While copying the entries exactly, leave out each picture they contain.

[SOURCE MATERIAL — start]

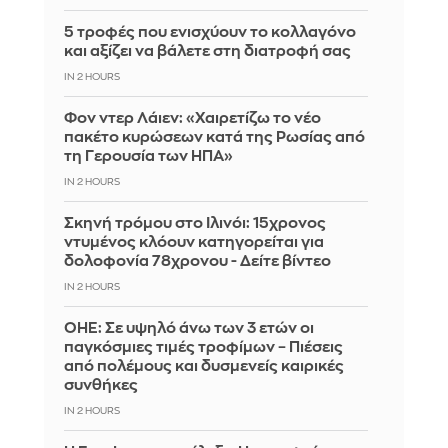
5 τροφές που ενισχύουν το κολλαγόνο
και αξίζει να βάλετε στη διατροφή σας
IN 2 HOURS
Φον ντερ Λάιεν: «Χαιρετίζω το νέο
πακέτο κυρώσεων κατά της Ρωσίας από
τη Γερουσία των ΗΠΑ»
IN 2 HOURS
Σκηνή τρόμου στο Ιλινόι: 15χρονος
ντυμένος κλόουν κατηγορείται για
δολοφονία 78χρονου - Δείτε βίντεο
IN 2 HOURS
ΟΗΕ: Σε υψηλό άνω των 3 ετών οι
παγκόσμιες τιμές τροφίμων – Πιέσεις
από πολέμους και δυσμενείς καιρικές
συνθήκες
IN 2 HOURS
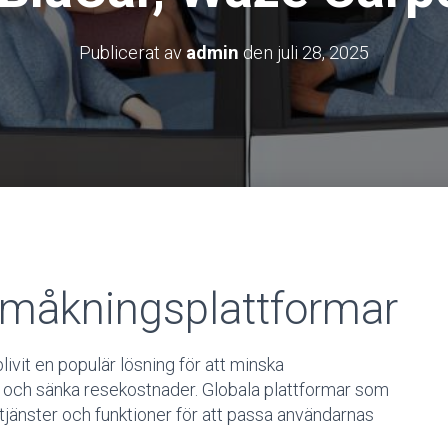
Publicerat av
admin
den
juli 28, 2025
Samåkningsplattformar
vit en populär lösning för att minska
tiv och sänka resekostnader. Globala plattformar som
 tjänster och funktioner för att passa användarnas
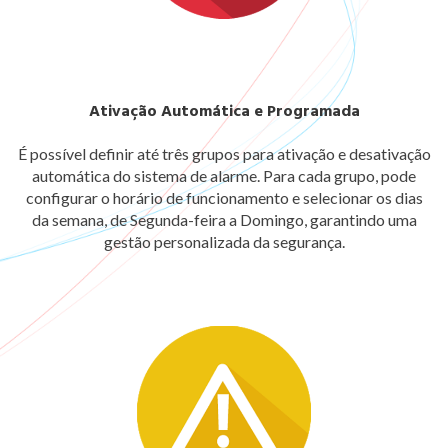
Ativação Automática e Programada
É possível definir até três grupos para ativação e desativação
automática do sistema de alarme. Para cada grupo, pode
configurar o horário de funcionamento e selecionar os dias
da semana, de Segunda-feira a Domingo, garantindo uma
gestão personalizada da segurança.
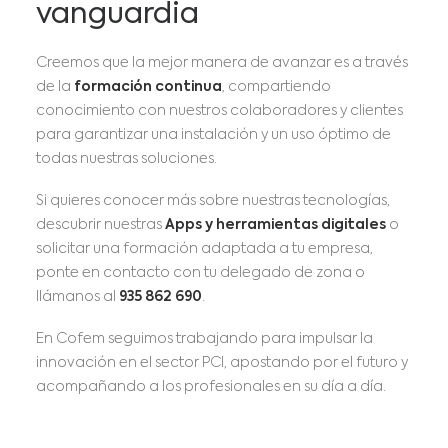
vanguardia
Creemos que la mejor manera de avanzar es a través
de la
formación continua
, compartiendo
conocimiento con nuestros colaboradores y clientes
para garantizar una instalación y un uso óptimo de
todas nuestras soluciones.
Si quieres conocer más sobre nuestras tecnologías,
descubrir nuestras
Apps y herramientas digitales
o
solicitar una formación adaptada a tu empresa,
ponte en contacto con tu delegado de zona o
llámanos al
935 862 690
.
En Cofem seguimos trabajando para impulsar la
innovación en el sector PCI, apostando por el futuro y
acompañando a los profesionales en su día a día.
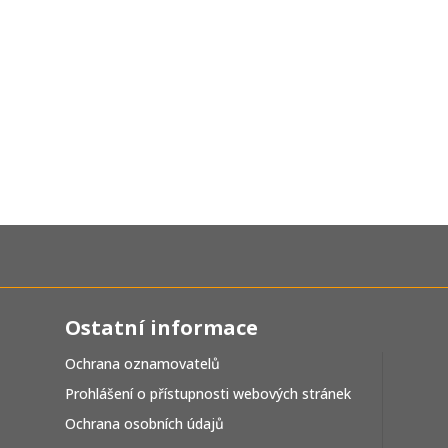
Ostatní informace
Ochrana oznamovatelů
Prohlášení o přístupnosti webových stránek
Ochrana osobních údajů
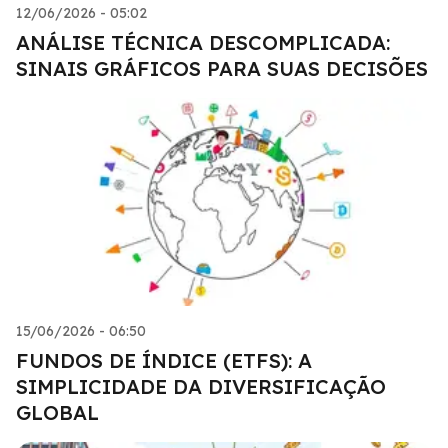
12/06/2026 - 05:02
ANÁLISE TÉCNICA DESCOMPLICADA:
SINAIS GRÁFICOS PARA SUAS DECISÕES
15/06/2026 - 06:50
FUNDOS DE ÍNDICE (ETFS): A
SIMPLICIDADE DA DIVERSIFICAÇÃO
GLOBAL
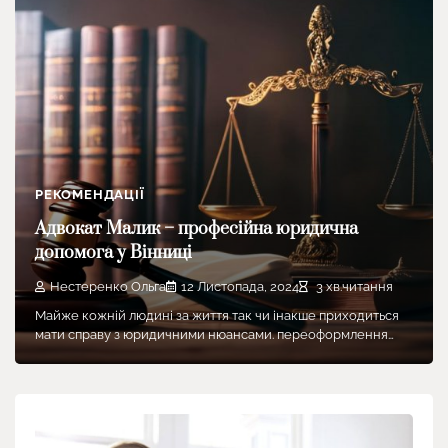
РЕКОМЕНДАЦІЇ
Адвокат Малик – професійна юридична
допомога у Вінниці
Нестеренко Ольга
12 Листопада, 2024
3 хв.читання
Майже кожній людині за життя так чи інакше приходиться
мати справу з юридичними нюансами. переоформлення…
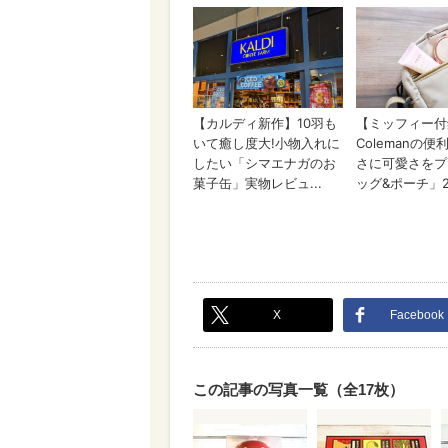
X
Facebook
この記事の写真一覧（全17枚）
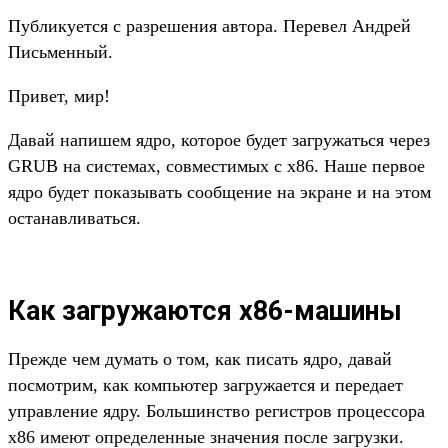
Публикуется с разрешения автора. Перевел Андрей
Письменный.
Привет, мир!
Давай напишем ядро, которое будет загружаться через
GRUB на системах, совместимых с x86. Наше первое
ядро будет показывать сообщение на экране и на этом
останавливаться.
Как загружаются x86-машины
Прежде чем думать о том, как писать ядро, давай
посмотрим, как компьютер загружается и передает
управление ядру. Большинство регистров процессора
x86 имеют определенные значения после загрузки.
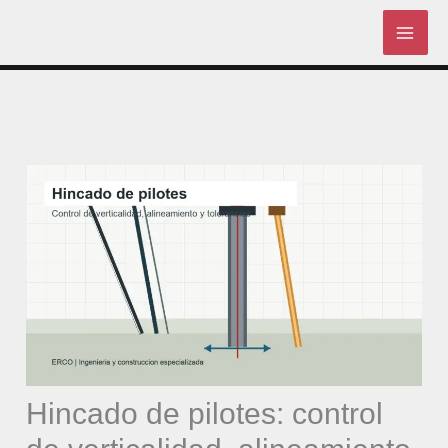
Skip
to
content
Hincado de pilotes: control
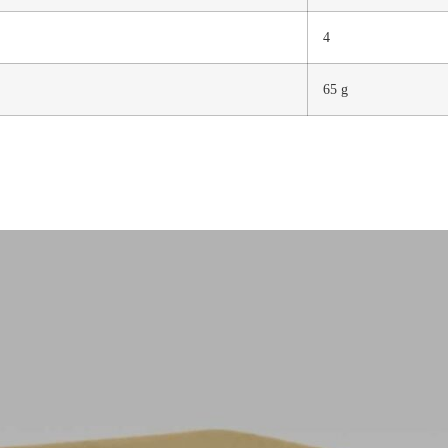
4
65 g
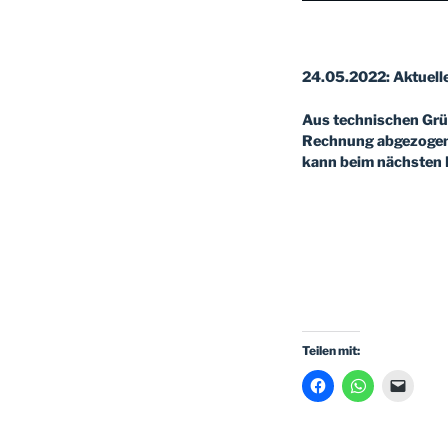
24.05.2022: Aktuell
Aus technischen Grün
Rechnung abgezogen 
kann beim nächsten 
Teilen mit:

[SOURCE MATERIAL — finish]

* TASK RESPONSE *
5 τροφές που ενισχύουν το κολλαγόνο
και αξίζει να βάλετε στη διατροφή σας
IN 2 HOURS
Φον ντερ Λάιεν: «Χαιρετίζω το νέο
πακέτο κυρώσεων κατά της Ρωσίας από
τη Γερουσία των ΗΠΑ»
IN 2 HOURS
Σκηνή τρόμου στο Ιλινόι: 15χρονος
ντυμένος κλόουν κατηγορείται για
δολοφονία 78χρονου - Δείτε βίντεο
IN 2 HOURS
ΟΗΕ: Σε υψηλό άνω των 3 ετών οι
παγκόσμιες τιμές τροφίμων – Πιέσεις
από πολέμους και δυσμενείς καιρικές
συνθήκες
IN 2 HOURS
Publicerat av
admin
den
juli 28, 2025
Samåkningsplattformar
vit en populär lösning för att minska
tiv och sänka resekostnader. Globala plattformar som
 tjänster och funktioner för att passa användarnas
Ativação Automática e Programada
É possível definir até três grupos para ativação e desativação
automática do sistema de alarme. Para cada grupo, pode
configurar o horário de funcionamento e selecionar os dias
da semana, de Segunda-feira a Domingo, garantindo uma
gestão personalizada da segurança.
vanguardia
Creemos que la mejor manera de avanzar es a través
de la
formación continua
, compartiendo
conocimiento con nuestros colaboradores y clientes
para garantizar una instalación y un uso óptimo de
todas nuestras soluciones.
Si quieres conocer más sobre nuestras tecnologías,
descubrir nuestras
Apps y herramientas digitales
o
solicitar una formación adaptada a tu empresa,
ponte en contacto con tu delegado de zona o
llámanos al
935 862 690
.
En Cofem seguimos trabajando para impulsar la
innovación en el sector PCI, apostando por el futuro y
acompañando a los profesionales en su día a día.
Ostatní informace
Ochrana oznamovatelů
Prohlášení o přístupnosti webových stránek
Ochrana osobních údajů
12/06/2026 - 05:02
ANÁLISE TÉCNICA DESCOMPLICADA:
SINAIS GRÁFICOS PARA SUAS DECISÕES
15/06/2026 - 06:50
FUNDOS DE ÍNDICE (ETFS): A
SIMPLICIDADE DA DIVERSIFICAÇÃO
GLOBAL
РЕКОМЕНДАЦІЇ
Адвокат Малик – професійна юридична
допомога у Вінниці
Нестеренко Ольга
12 Листопада, 2024
3 хв.читання
Майже кожній людині за життя так чи інакше приходиться
мати справу з юридичними нюансами. переоформлення…
X
Facebook
この記事の写真一覧（全17枚）
Публикуется с разрешения автора. Перевел Андрей
Письменный.
Привет, мир!
Давай напишем ядро, которое будет загружаться через
GRUB на системах, совместимых с x86. Наше первое
ядро будет показывать сообщение на экране и на этом
останавливаться.
Как загружаются x86-машины
Прежде чем думать о том, как писать ядро, давай
посмотрим, как компьютер загружается и передает
управление ядру. Большинство регистров процессора
x86 имеют определенные значения после загрузки.
Skip
to
content
Hincado de pilotes: control
4
65 g
24.05.2022: Aktuell
Aus technischen Grün
Rechnung abgezogen 
kann beim nächsten 
Teilen mit:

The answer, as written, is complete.